THE PROBLEM :: Everything from the line containing "Pertamina Naik ke Persidangan, Enam" through the last line of the data below should be set down exactly, and nothing else.
---- RECORD EXTRACTS
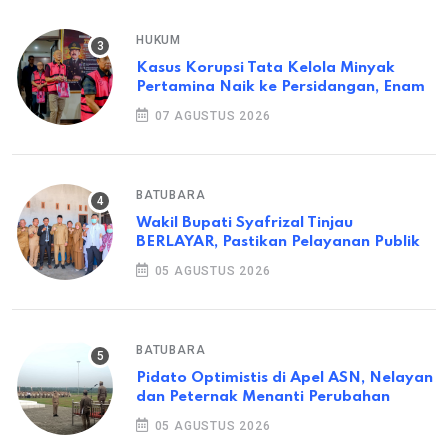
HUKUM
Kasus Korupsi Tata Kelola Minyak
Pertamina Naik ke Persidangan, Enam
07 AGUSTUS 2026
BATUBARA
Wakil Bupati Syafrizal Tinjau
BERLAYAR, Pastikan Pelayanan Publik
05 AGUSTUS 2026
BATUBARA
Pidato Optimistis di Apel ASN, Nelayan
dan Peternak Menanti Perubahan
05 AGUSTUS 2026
--------
SOLUTION BELOW ::
Pertamina Naik ke Persidangan, Enam
07 AGUSTUS 2026
BATUBARA
Wakil Bupati Syafrizal Tinjau
BERLAYAR, Pastikan Pelayanan Publik
05 AGUSTUS 2026
BATUBARA
Pidato Optimistis di Apel ASN, Nelayan
dan Peternak Menanti Perubahan
05 AGUSTUS 2026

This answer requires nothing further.